**Exercise requirements**
Every line of the data below should be retyped exactly, with no images carried over.

**Listed entries**
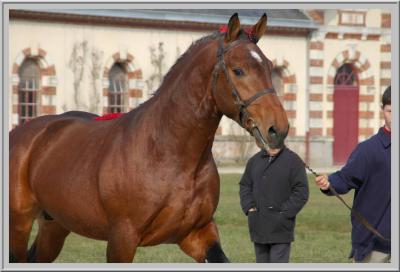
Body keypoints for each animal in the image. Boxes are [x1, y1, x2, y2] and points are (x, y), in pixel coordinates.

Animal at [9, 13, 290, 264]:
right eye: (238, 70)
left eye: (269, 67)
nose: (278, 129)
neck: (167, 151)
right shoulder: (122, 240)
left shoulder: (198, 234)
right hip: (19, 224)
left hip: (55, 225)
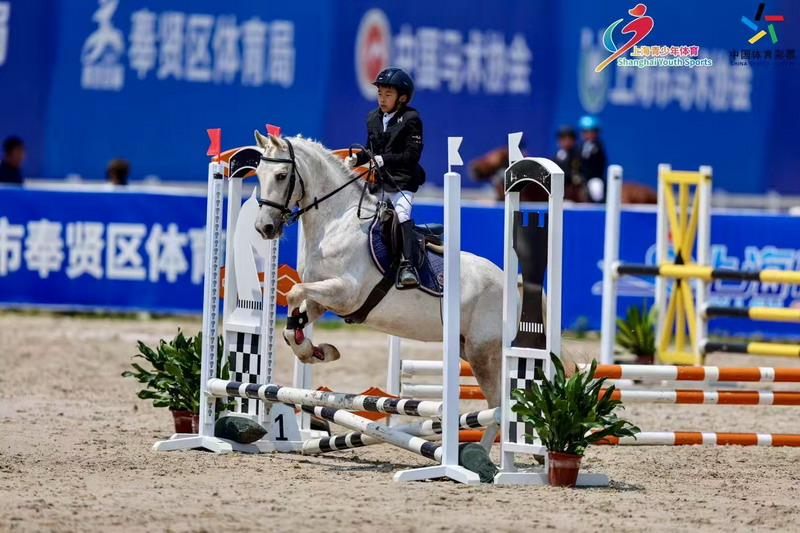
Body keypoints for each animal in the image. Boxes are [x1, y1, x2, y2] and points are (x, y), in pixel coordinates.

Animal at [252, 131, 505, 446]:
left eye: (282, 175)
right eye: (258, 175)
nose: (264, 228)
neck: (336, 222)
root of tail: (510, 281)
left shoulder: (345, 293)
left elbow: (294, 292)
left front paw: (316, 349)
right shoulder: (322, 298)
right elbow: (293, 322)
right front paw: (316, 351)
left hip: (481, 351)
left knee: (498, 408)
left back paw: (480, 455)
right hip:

**Worked solution**
Body keypoints for each animal in the image. Boxes are [x1, y1, x2, y2] and points are (x, y), in pixel coordinates.

Animal at [9, 13, 290, 264]:
right eye: (238, 70)
left eye: (269, 67)
nose: (278, 129)
neck: (167, 151)
right shoulder: (122, 240)
left shoulder: (198, 234)
right hip: (19, 224)
left hip: (55, 225)
Body keypoints for each animal in the image. Boxes are [x1, y1, x2, y2] and points are (x, y), in pixel coordinates.

Animal at [252, 131, 505, 446]:
left eye: (282, 175)
right eye: (258, 175)
nose: (264, 228)
neck: (336, 222)
root of tail: (510, 281)
left shoulder: (345, 293)
left elbow: (294, 292)
left front paw: (316, 349)
right shoulder: (322, 298)
right elbow: (293, 322)
right front paw: (316, 351)
left hip: (481, 351)
left knee: (498, 408)
left back paw: (480, 455)
right hip:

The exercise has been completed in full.